Lol nothing matters
Or: the formative lesson I learned early on about valuations unfortunately has new resonance
Something important to know about journalism is that you don’t have to be particularly knowledgeable to start covering a beat. I was a 21-year-old idiot in 2014 when I was hired to cover tech. I didn’t know anything about tech. In college I was the editor-in-chief of Syracuse’s music magazine. I wrote a feature about Tumblr’s pro-anorexia community for my magazine reporting class that never got published because I felt too self-conscious to show it to anyone. Later I used that as one of my clips I sent out to recruiters. I assume the hiring managers at my first job looked at my thin resume and that story and shrugged their shoulders and said “she’s literate! good enough,” and then I was writing about tech.
This was, incidentally, an interesting time to learn how to report on tech. I wrote about private companies — my beat included Uber, the gig economy, New York startups, and venture capital. If you were a founder, it was a good time to raise. The venture-capital market was very “frothy.” The tech press was (slightly) more credulous. So were VCs. They used a figurative firehose to spray money everywhere because they didn’t want to miss out on the next big thing. If you were a 20-something white guy in the mid-2010s and projected enough confidence and had an idea that sounded halfway compelling it seemed like you could get your startup funded, and then get a few outlets to write about it, and then use your funding for growth, and then hit an impressive-sounding but decontextualized and meaningless milestone and get more coverage, and then raise more money. As far as I could tell, this was how it worked, except for when it didn’t.
It was intimidating to be the youngest, dumbest person in the room at any tech event I went to in 2014. I am loath to ask for help. It’s one of my worse qualities. I was afraid to ask questions because I thought it would reveal how little I knew. One question I had while watching Uber gobble up more and more funding was: who decides how much something is worth? It seemed arbitrary that a private company was worth $2 billion one day and $10 billion the next. I assumed there were adults in the room with calculators doing some complicated but real math that could justify a lofty valuation. And while I’m sure that, yes, a value gets decided in part by using comparative company analysis and calculating industry averages for public companies similar to the target firm using operating margins or free-cash-flow or the EBITDA multiple or whatever, the reality of being a private company is that you get to make up your own value.

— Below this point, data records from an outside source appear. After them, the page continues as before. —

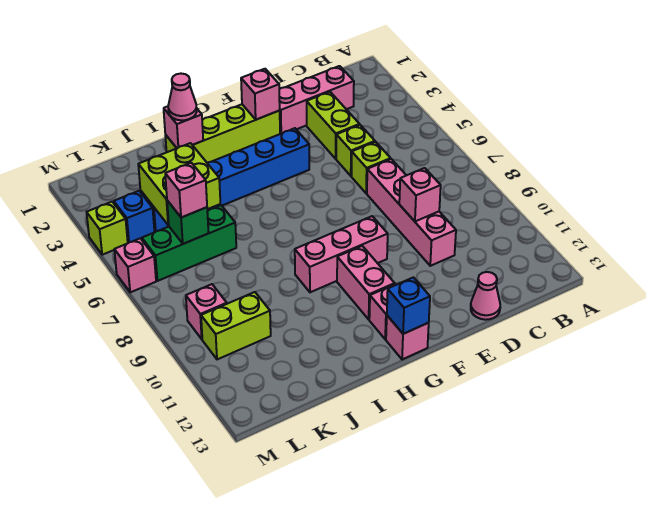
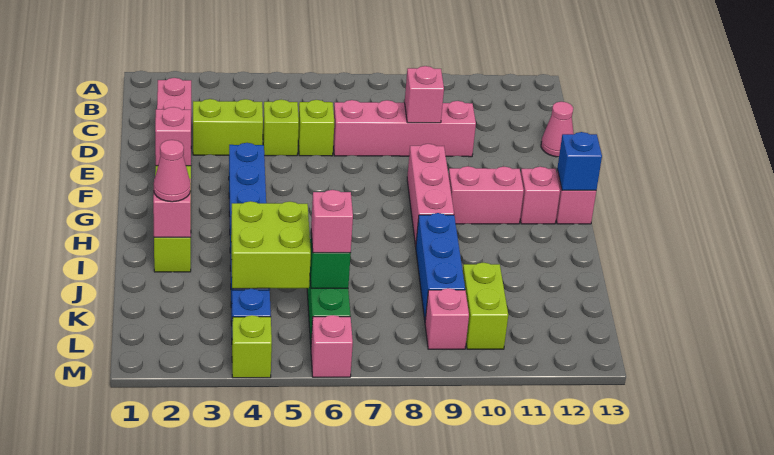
none -> blue brick I9:K9 level 1

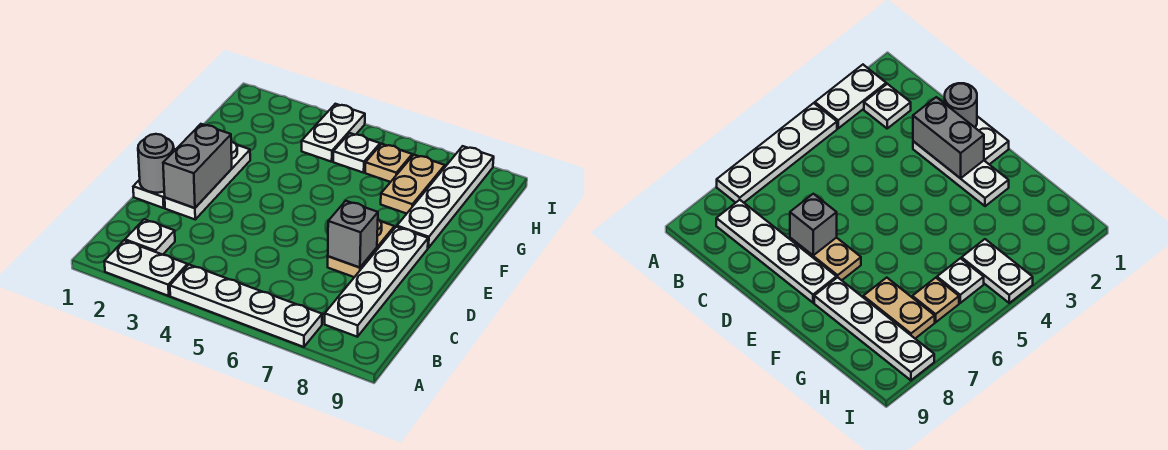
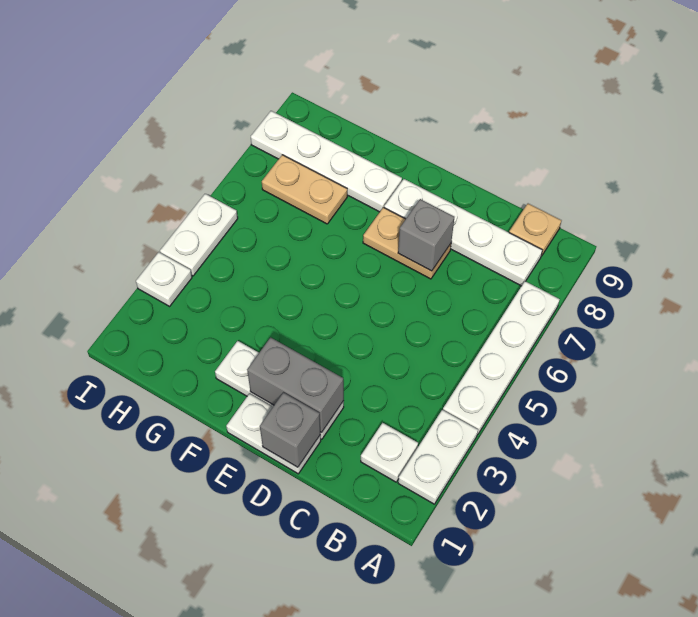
grey round brick D1 level 2 -> grey brick D1 level 2
white plate H4:I4 level 1 -> white plate I4:I5 level 1
white plate H5 level 1 -> white plate I3 level 1
tan plate H6 level 1 -> tan plate B9 level 1

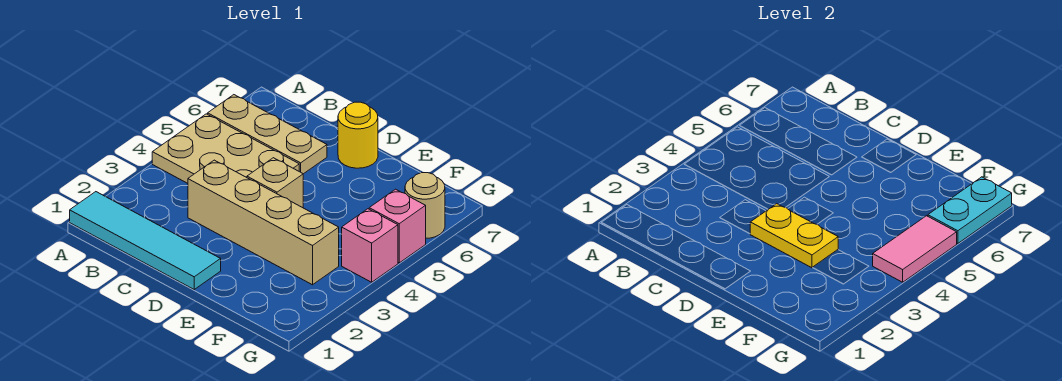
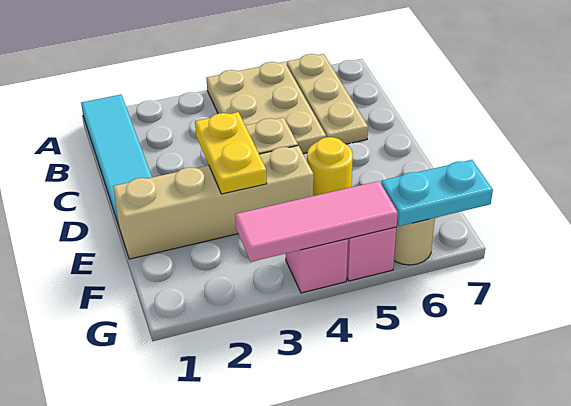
tan brick C3:F3 level 1 -> tan brick E1:E4 level 1
yellow round brick D7 level 1 -> yellow round brick E5 level 1
pink tile G4:G5 level 2 -> pink tile G3:G5 level 2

In other words: lol nothing matters. I felt less dumb when I internalized this, that these founders and their boards and the people funding them were “yes, and”-ing their way through this whole thing.
The lesson I learned a while ago about the meaninglessness of capital value seems to be everywhere now. Uber was privately valued at $72 billion pre-IPO, and hoped to be valued by the public markets at $84 billion. Today its market cap is about $50 billion—close to its value in July 2015, when it raised $1 billion at a $51 billion valuation.

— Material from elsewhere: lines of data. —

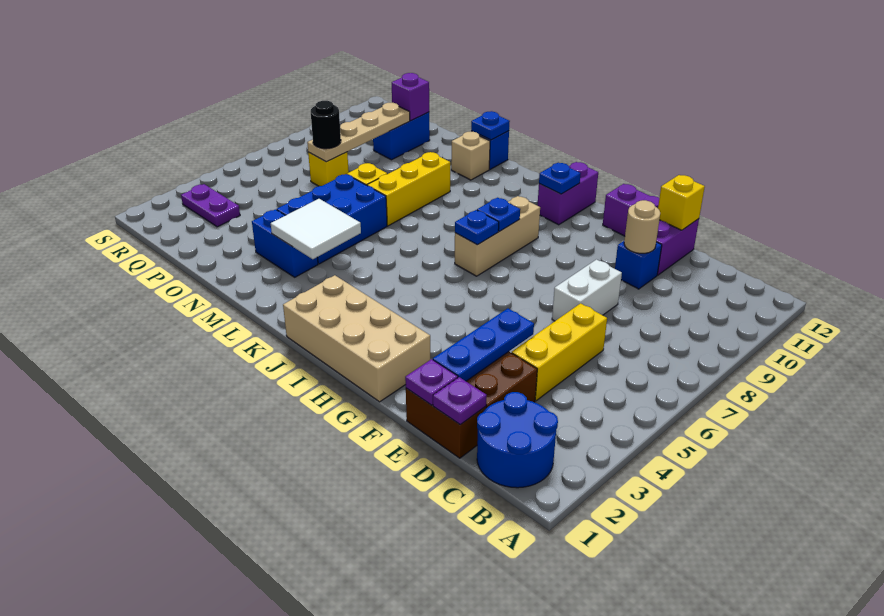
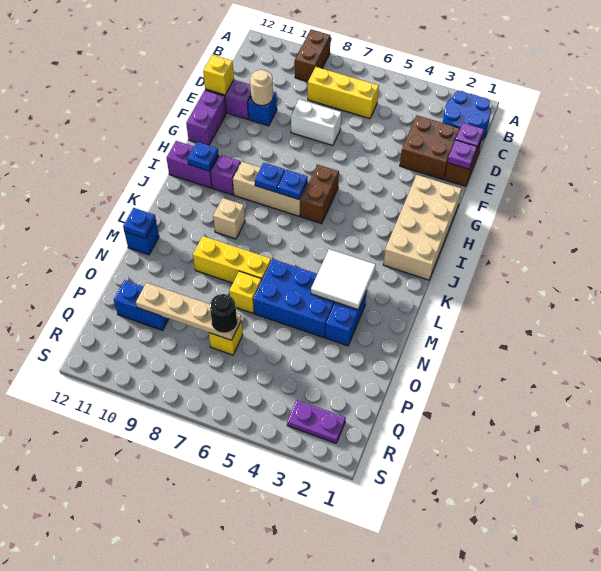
none -> brown brick A9:B9 level 1
yellow brick D4:D6 level 1 -> yellow brick C6:C8 level 1
blue plate E2:E4 level 2 -> none
none -> brown brick H6:I6 level 1
tan brick M11 level 1 -> tan brick K9 level 1
purple brick P11 level 2 -> purple brick I10 level 1
purple plate Q3:R3 level 1 -> purple plate R2:R3 level 1

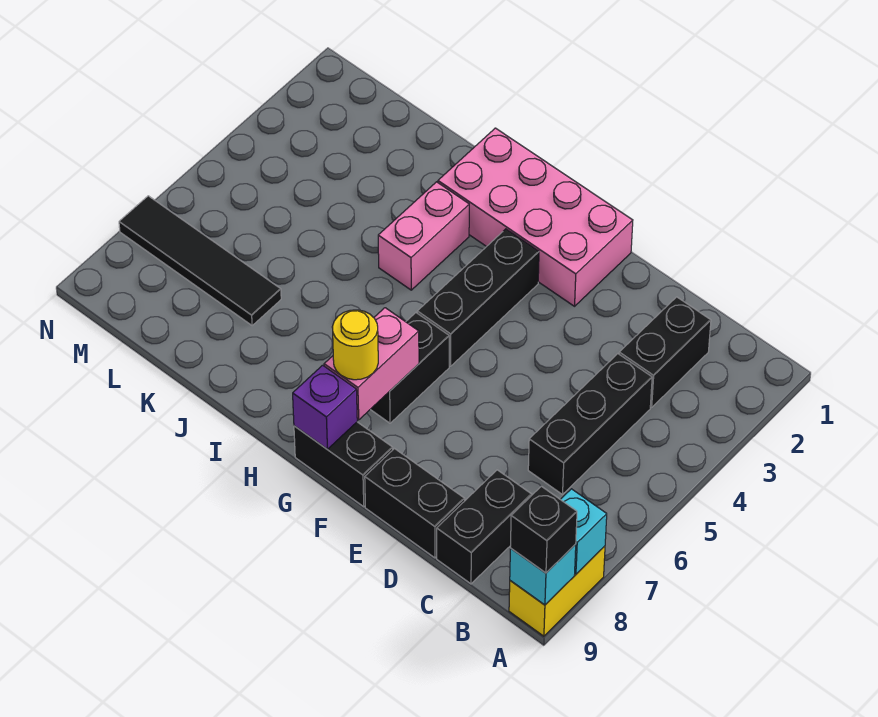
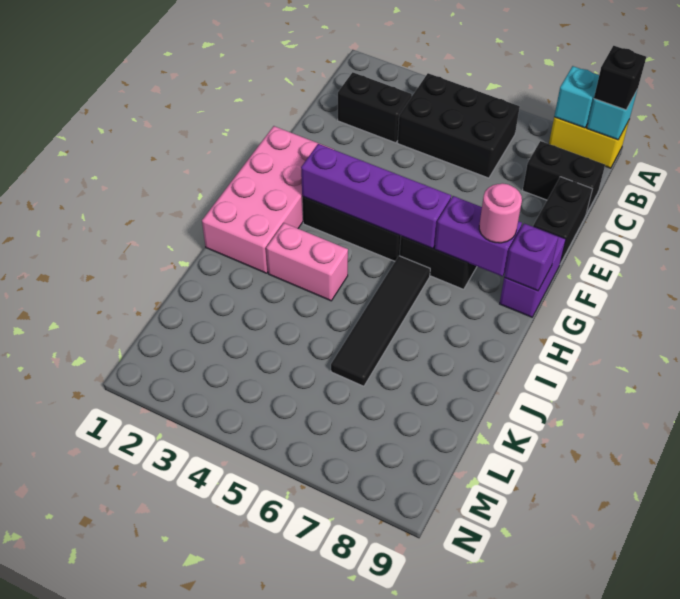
black brick C4:C6 level 1 -> black brick B4:C6 level 1
black brick F9:G9 level 1 -> purple brick F9:G9 level 1
none -> purple brick G3:G6 level 2
pink brick G7:G8 level 2 -> purple brick G7:G8 level 2
yellow round brick G8 level 3 -> pink round brick G8 level 3
black tile K7:N7 level 1 -> black tile H6:K6 level 1

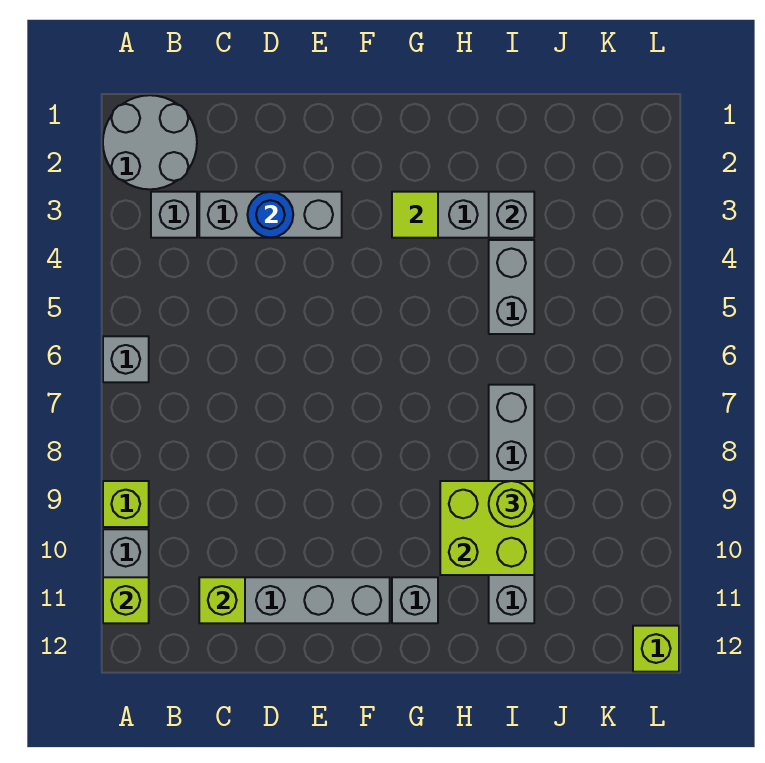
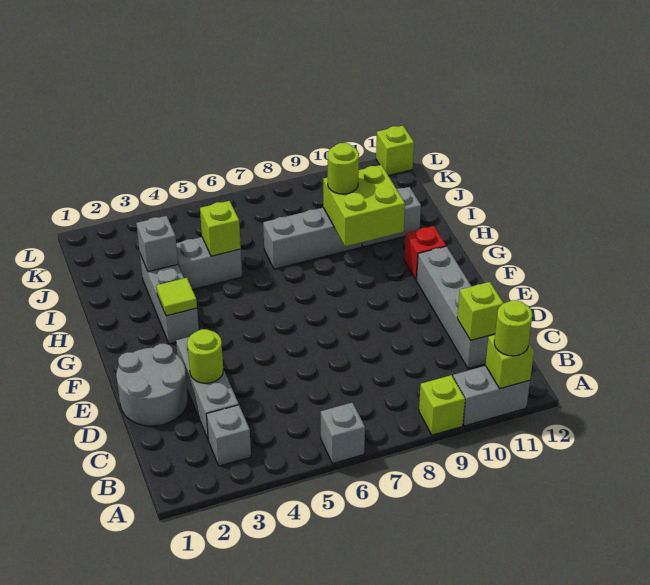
grey round brick A1:B2 level 1 -> grey round brick D1:E2 level 1
none -> lime round brick A11 level 3
blue round brick D3 level 2 -> lime round brick D3 level 2
grey brick G11 level 1 -> red brick G11 level 1
none -> lime brick I5 level 2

Over the past two weeks we watched as digital media cuffing season continued apace. I thought again about valuations, and how devoid of meaning they are, and how inevitable all of this consolidation felt. Vox buying New York Media in an all-stock deal. Vice buying Refinery29 in an all-stock deal. Group Nine buying PopSugar in an all-stock deal. PopSugar is valued at $300 million. New York Media is valued at $105 million. Refinery29 is valued at $400 million.
The values of these media acquisitions reminded me of the tech startups I used to cover, reassigning themselves higher valuations after raising a fresh round of funding. PopSugar is worth 50% of Group Nine's $600 million valuation? How does that make sense? It doesn’t, actually, and it doesn’t have to. As digital media companies have laid off employees, burned through their funding, pivoted to and away from video, failed to find an actual profitable and sustainable business model, and been forced to reconcile with the fact that they probably can’t raise much more cash from investors who want media entities to scale like the tech companies they’re used to investing in, these high-valuation all-stock deals seem like the only bloodless means of survival for all parties involved.

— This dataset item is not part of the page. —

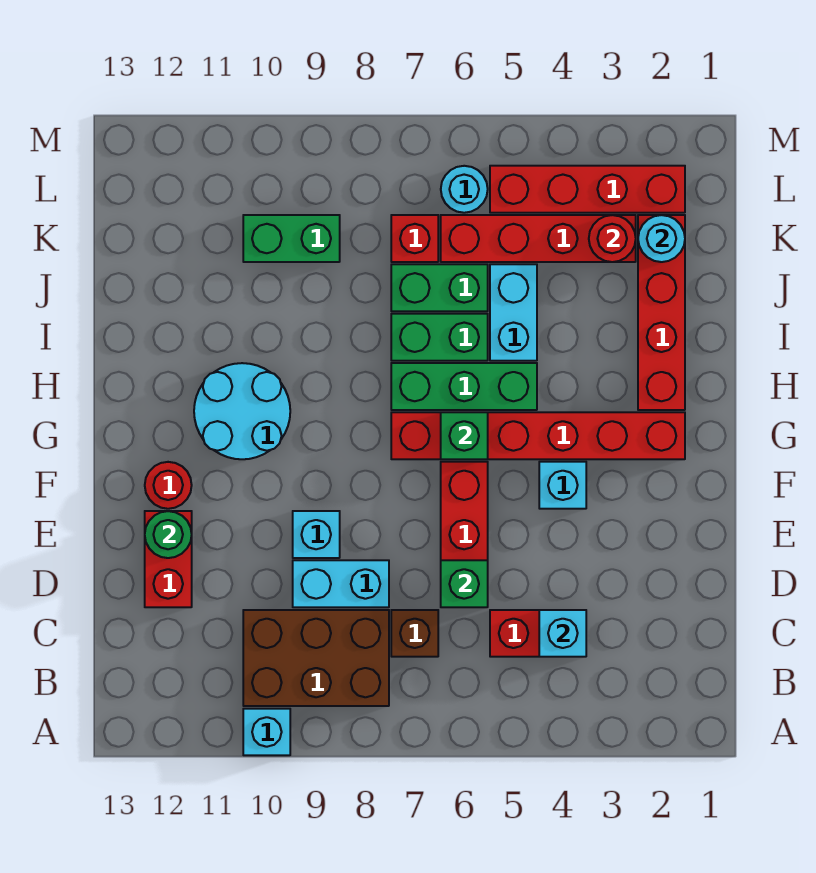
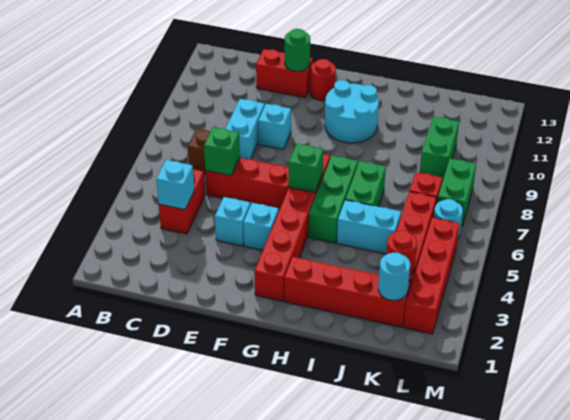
cyan brick A10 level 1 -> cyan brick E4 level 1
brown brick B8:C10 level 1 -> none
green brick J6:J7 level 1 -> green brick L7:L8 level 1

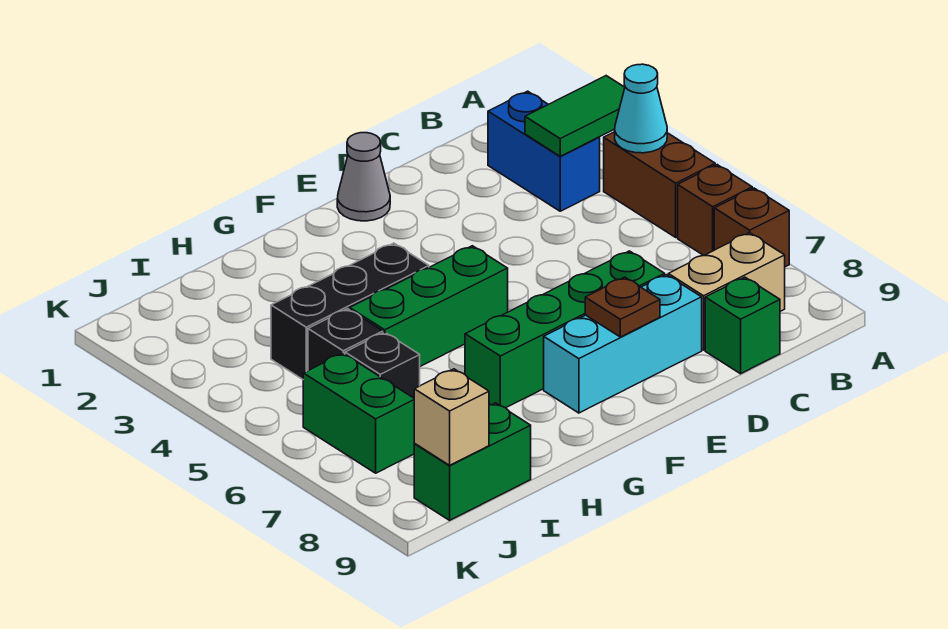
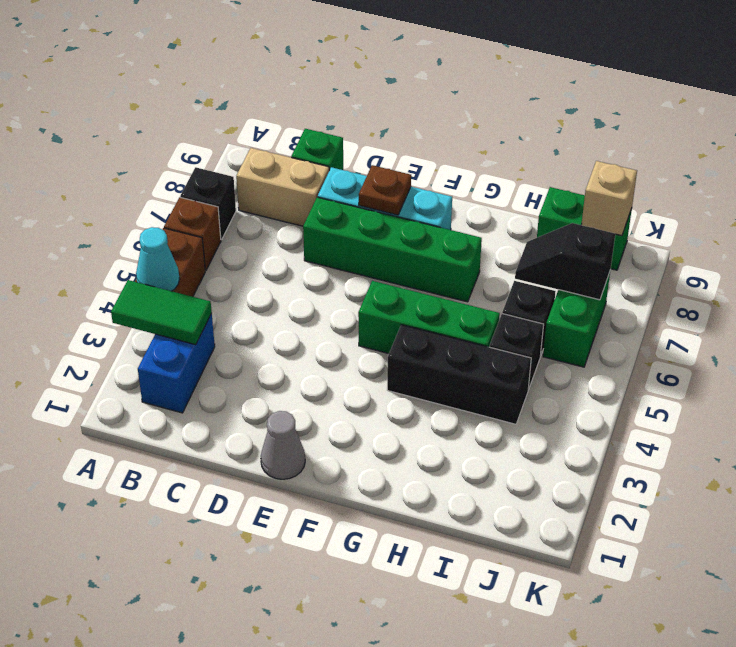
brown brick A7 level 1 -> black brick A7 level 1
none -> black slope I7:J7 level 2 top J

Ultimately, these stock deals and their corresponding valuations, they’re just numbers agreed upon by buyer and seller. There’s no public exchange to list the value on. Until some exit event happens, either selling the company to someone else or going public and letting the market assign worth to a company, the valuations mean nothing. What we should be asking ourselves is what these assets would sell for if someone were buying them with cash instead of Monopoly money, but that would require contending with the grim reality of the state of our industry.